Slightly less than 30 percent of company executives said they'd talked about the implications of WikiLeaks with their employees, but admitted that it didn’t really change the way they share and protect information.

While many companies are still struggling to implement processes and technologies to protect business-critical information, executives say that they’re making it a priority for 2011.

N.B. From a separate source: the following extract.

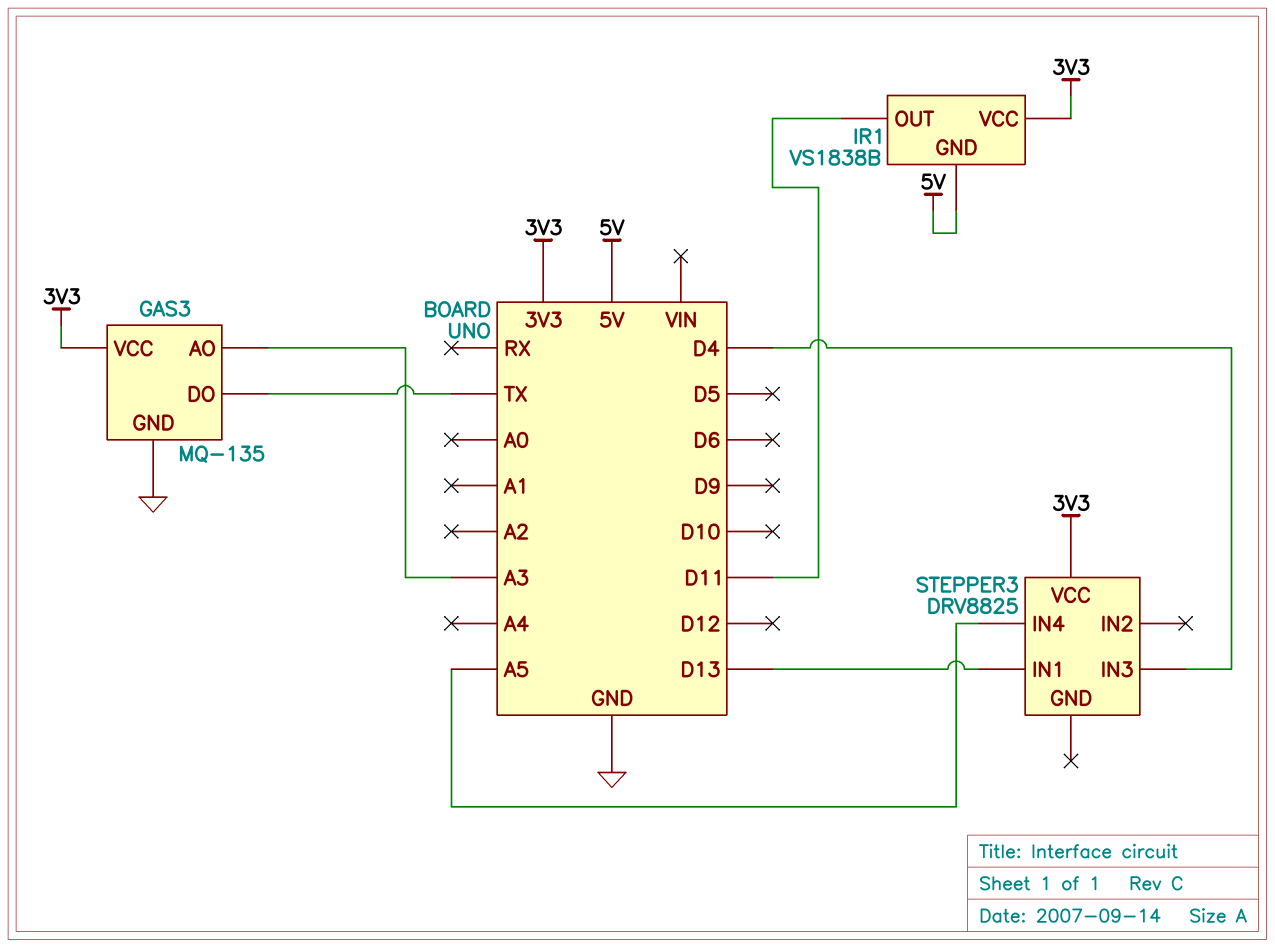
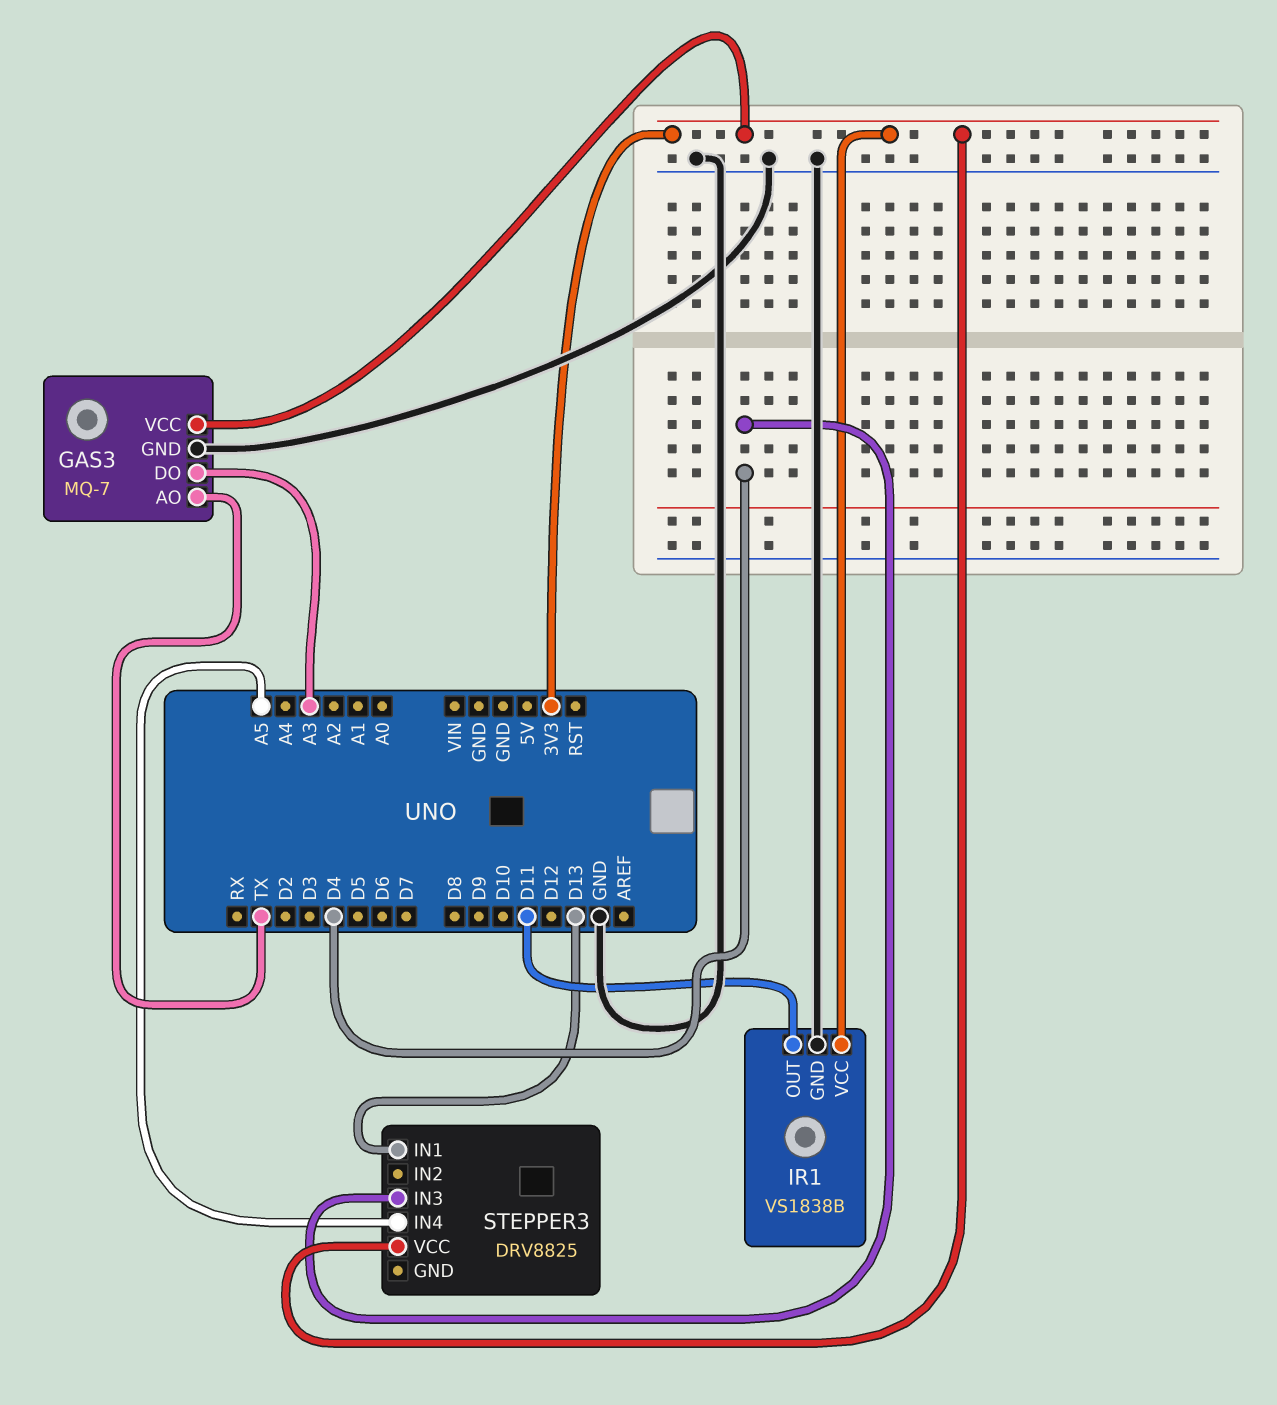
GAS3: MQ-135 -> MQ-7
GAS3 pin AO: A3 -> TX
GAS3 pin DO: TX -> A3
IR1 pin GND: 5V -> GND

Of the IT executives surveyed at RSA this year:

  • 40 percent said protecting sensitive information would be a top priority in 2011.
  • 25 percent agreed that securing cloud computing would be important.
  • 20 percent said that managing the flow of information, both internally and externally, is critical.
  • Nearly 55 percent of IT executives said their companies provide — but do not enforce — policies and tools about sharing sensitive information.

“Policy enforcement needs to start at the top. Not only should management lead by example, but when policies are broken, they must follow through with action,” Garber said. “Management also needs to do a better job educating employees on the risks of losing confidential information and creating an enterprise-wide culture that values information security.”

Garber said it's scary that so many companies lack visibility into the files and documents that are moving around and leaving their organizations.

“How can an organization protect information that they don’t know even exists? Clearly, increased focus is needed to first identify sensitive data — and then protect it,” he said. “These critical information security components should be carefully baked into an organization’s security, governance and compliance initiatives.”

But Steve Coplan, an analyst at the New-York-based 451 Group, said it’s easy to point the finger at enterprises and say they need to have better security policies in place — yet those enterprises also need to have the tools to implement those policies in a cost-effective way.

“It’s not so much about what policies are or aren’t in place at enterprises — it’s really around how easy it is to resolve that or address that,” Coplan said. “What we’ve seen is if you look at Dropbox or various other [consumer] file-sharing technologies, a lot of them are designed to be a lot easier to use for the end user and low cost.

“They [companies] can use a secure file-transfer product, but generally they’re difficult to use and it’s difficult to enroll people in them. And it’s difficult to [use them] to share across domains, between partners, and between customers and generally they’re pretty expensive. Shifting [it] on to the enterprise saying they need to define the policies better is a little misleading.”